As most of you already know, I think the majority of baseball “tradition” is pretty dumb; the idea of focusing on a player’s batting average, the thought that walks are counterproductive, the over-use of the bunt… things like that.
But, when it comes to the closer role, the old school got it right. To be direct; the idea of saving your premier reliever for the 9th inning is incredibly, unequivocally stupid. Interestingly enough, this is an issue that both Chicago clubs are dealing with as we speak.
On the south side of town, fans have quickly grown tired of the Chicago White Sox organization’s handling of the back end of their bullpen, shuffling Chris Sale in and out of the role, seemingly by the day.
On the north side, fans and management alike have decided that the often-erratic, but sometimes dominant Carlos Marmol is no longer fit for the role.
Also interesting is that, contrary to what has become the standard of the time, both Chicago managers have decided to go with a “closer by committee” plan to secure the final three outs of ballgames. This plan has been met with varying levels of disdain and acceptance on both sides of town, much to my personal chagrin.
When you think about it logically – something that is often difficult to do in sports, where emotion is so directly tied to pretty much everything – the idea of a closer makes absolutely no sense.
As I alluded to in my last story, it’s true that sometimes the highest-leverage moment in the game is, in fact, the 9th inning. Such as when your team is up by only a run, maybe two, with the 3-4-5 hitters in the lineup due up.
However, just as often, the most important – or highest leverage – moment in the game occurs far earlier. Sometimes as early as the sixth or seventh inning. For example, take this situation: there is one out in the seventh inning, your team is up 4-3, the bases are loaded and Miguel Cabrera is at the plate with Prince Fielder waiting on deck.

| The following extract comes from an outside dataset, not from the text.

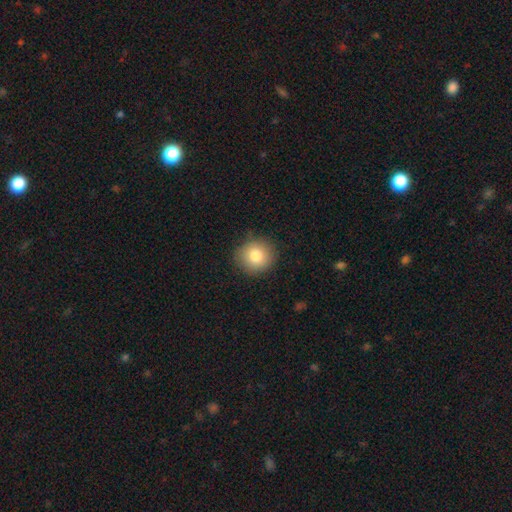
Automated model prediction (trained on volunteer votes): This is clearly a smooth galaxy (81%). How rounded: clearly round (89%). Merging: clearly none (87%).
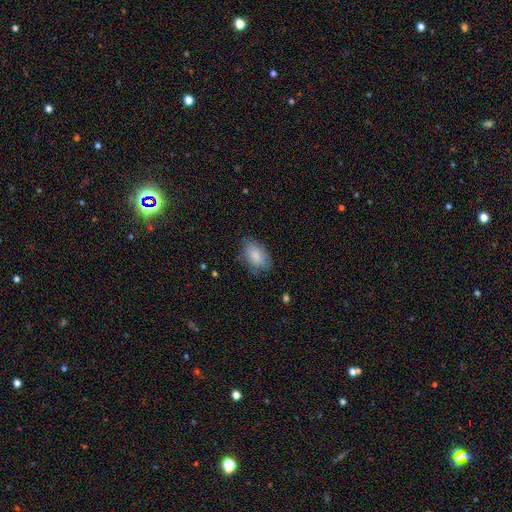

Clearly, at this moment, the game is on the line as much as it’s ever going to be and, as a manager, you have two choices. You can either; A, bring in the best pitcher in your bullpen (which is most often the “closer”), or, B, bring in the second-, third- or fourth-best player in your ‘pen.
In that situation, most logical fans would agree that bringing in anyone but your best pitcher seriously handicaps your team’s chances of winning. But, if you are a believer in saving your best pitcher – your closer – for the end of the game, how do you justify not bringing him in to pitch in this situation? If you bring in anyone but your best, chances are good that there won’t be a game left for him to save two innings down the road.
By the same token, what’s the point of wasting your premier pitcher on a bases-empty, no-out situation when your team has a three-run lead? The whole idea is idiotic on its face. But, just to drive home the point a little further, let’s look deeper…
A few years back, on of baseball sabermetrics’ great minds, Tom M. Tango (Seriously, look him up. He’ll make your brain hurt), came up with an new stat known as leverage index, or LI. Basically, the idea is to give a numerical value to how intense any given situation is. That is, how “on the line” is the game at this moment.
Obviously, the bases loaded with nobody out in the bottom of the 8th inning with your team up by only one has a higher index – and a higher numerical value – than the top of the sixth inning with nobody on and your team up by 12 runs.
What’s really nice about this stat is that it allows you to look back and see how effectively – or ineffectively – a given team’s players have been utilized. Looking at the current Cubs and White Sox LI leaders, you start to see the issue.
For the Cubs:
1. Kerry Wood
2. Rafael Dolis
3. Carlos Marmol
4. James Russell
Coming into the season, Marmol was considered by the cubs to be the premier bullpen arm (as evidenced as being given the closer’s job). For the Sox, it was a three-way discussion between Thornton, Reed and Sale.
Interestingly enough, none of those players have been used in the highest leverage situations this season. That’s an issue.
On the bright side; however, in light of both Chicago managers’ decisions to begin using a closer by committee design, things may get better. Not having a set closer frees the manager to base his pitching decisions on (and I know, this is a crazy idea) who is best suited to pitch in any given situation. Be that based upon a pitcher’s past history against a batter, the matchup of righties and lefties, the leverage of the situation or whatever fits the game best at that moment.
Of course, I’m not so naive as to think this will last for very long on either side of town. Eventually, because the save has become a sexy stat and the players that rack up the most of them get paid heaps of money similar to that of middle-to-upper-echelon starters, someone is going to step back into the role of full-time closer sooner rather than later.
And that’s unfortunate, because when it comes right down to it, the whole idea of a full-time closer is mind-numbingly illogical.